What is being asked » Please return, word for word, the line containing "nose: (490, 718)" and each line after it through the end of the data below, and nothing else.

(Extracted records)

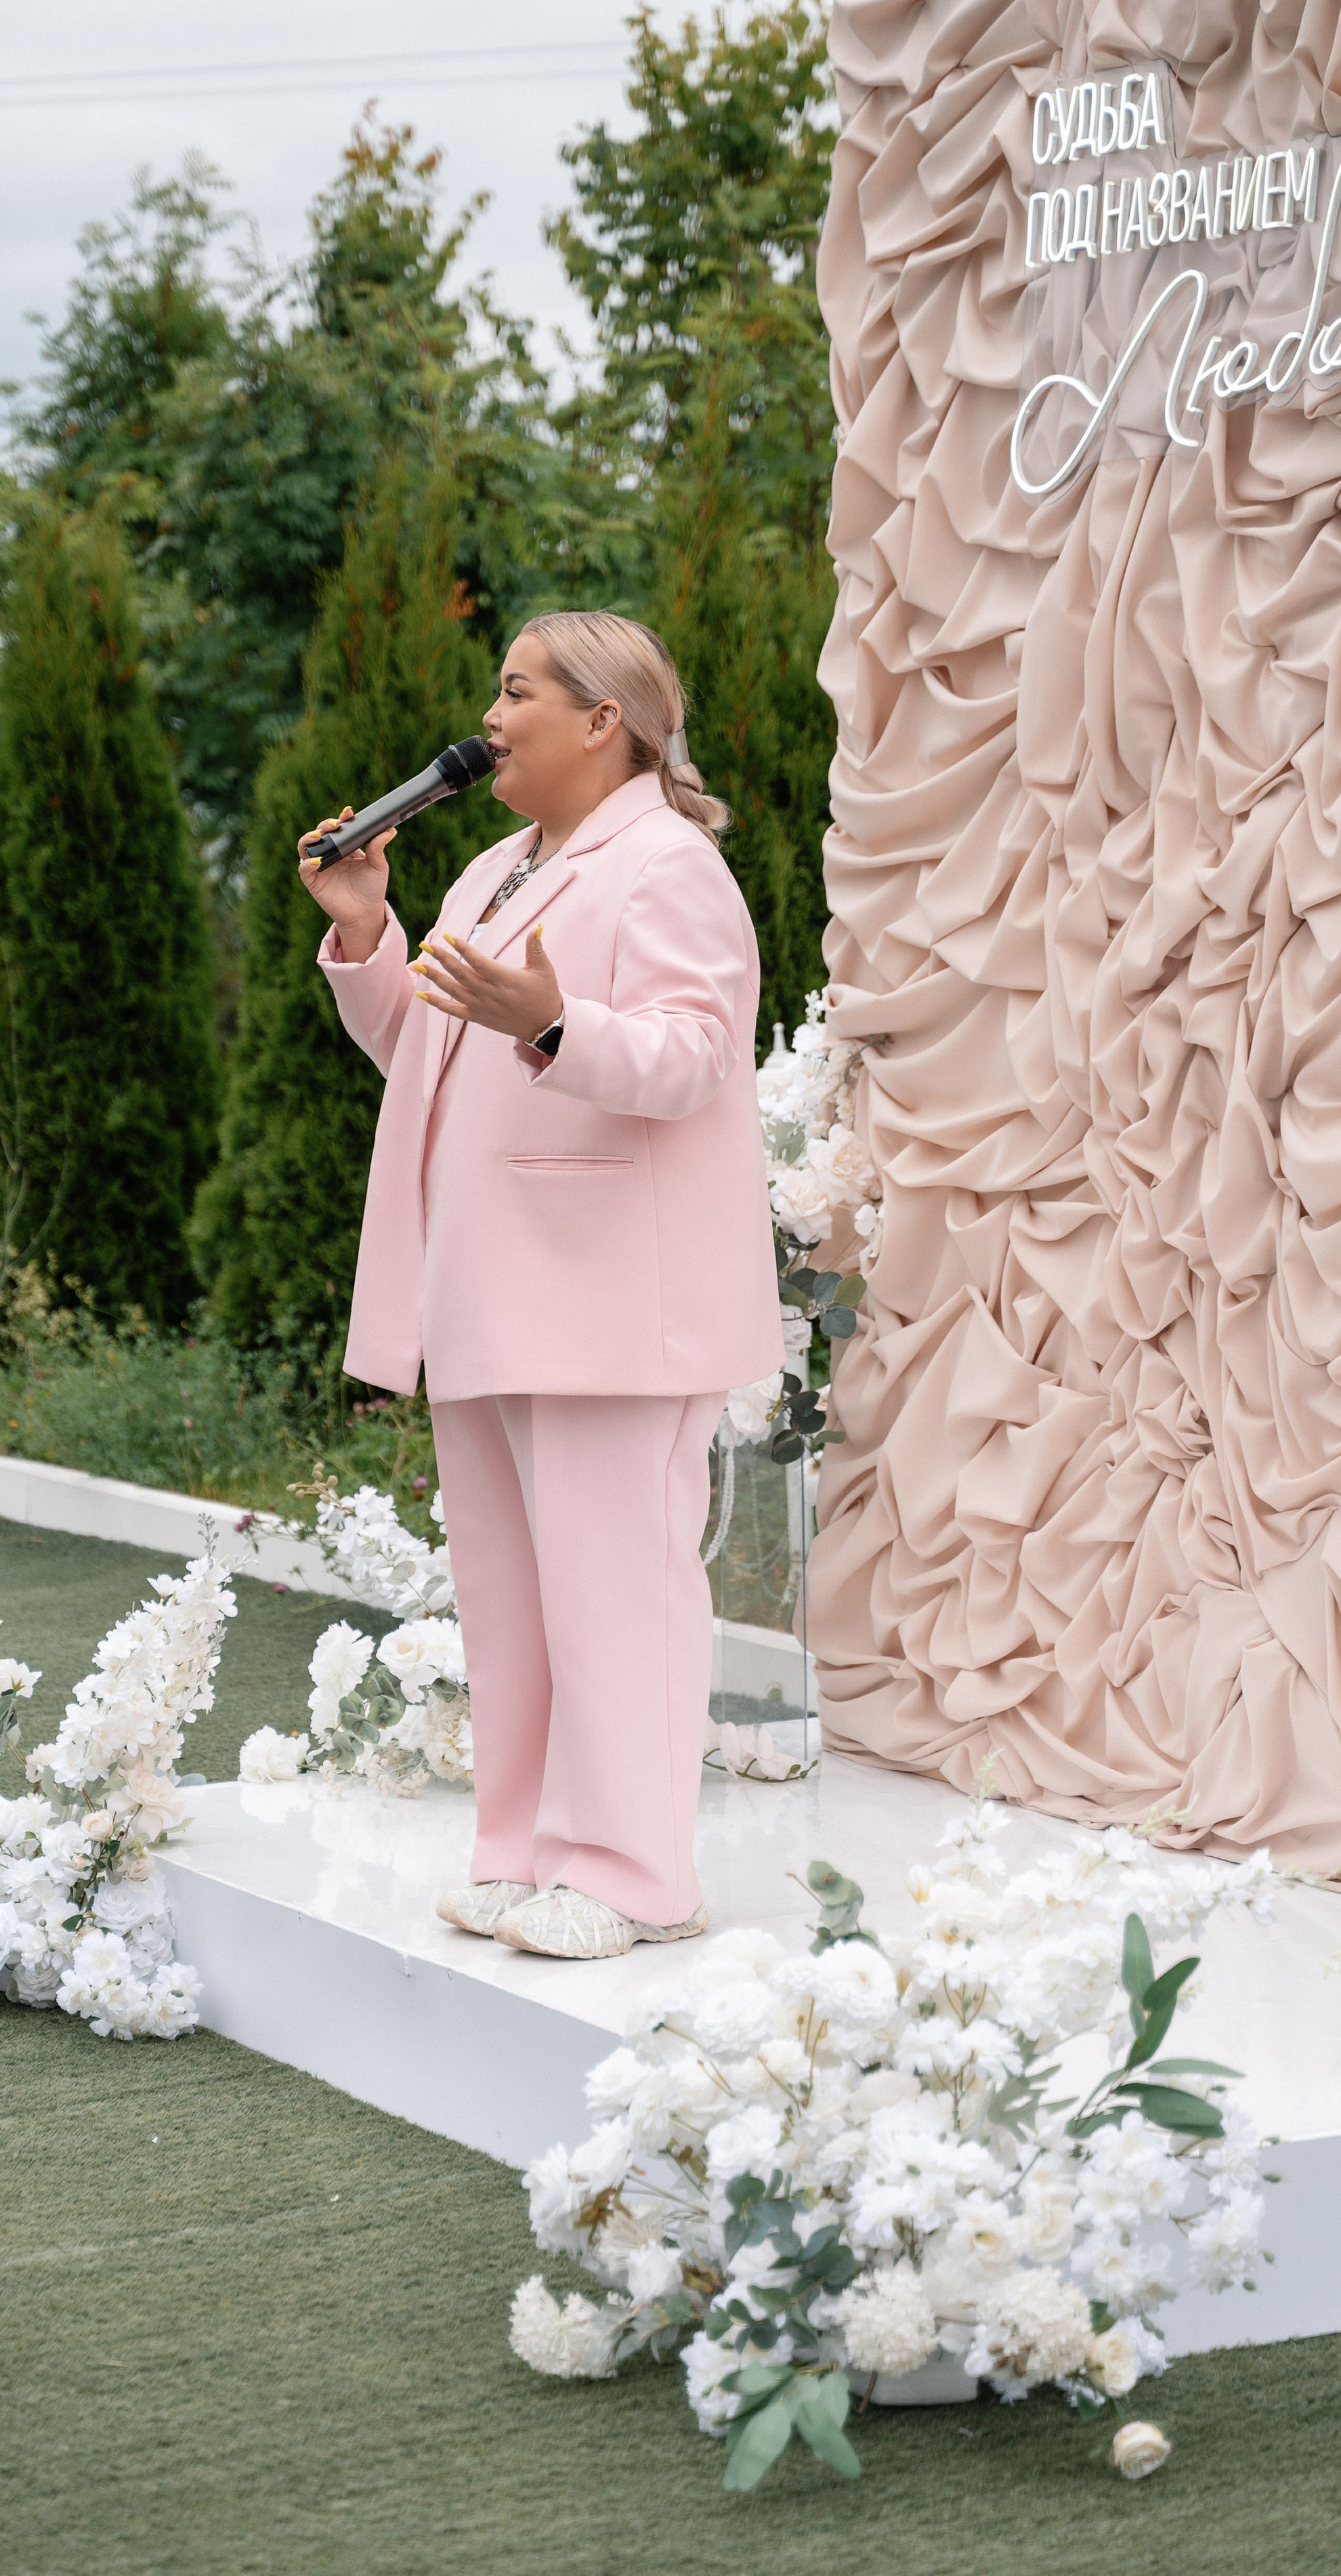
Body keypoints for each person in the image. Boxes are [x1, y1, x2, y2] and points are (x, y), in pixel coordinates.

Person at [299, 610, 781, 1960]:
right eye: (494, 692)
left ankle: (635, 1874)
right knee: (511, 1594)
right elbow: (429, 1058)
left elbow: (692, 1056)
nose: (490, 718)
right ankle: (520, 1849)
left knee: (615, 1589)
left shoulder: (666, 867)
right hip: (490, 1293)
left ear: (602, 720)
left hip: (614, 1303)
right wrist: (365, 933)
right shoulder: (496, 873)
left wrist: (554, 1025)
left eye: (516, 691)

Task result »
nose: (490, 718)
right ankle: (520, 1849)
left knee: (615, 1589)
left shoulder: (666, 867)
right hip: (490, 1293)
left ear: (602, 720)
left hip: (614, 1303)
right wrist: (365, 933)
right shoulder: (496, 873)
left wrist: (554, 1025)
left eye: (516, 691)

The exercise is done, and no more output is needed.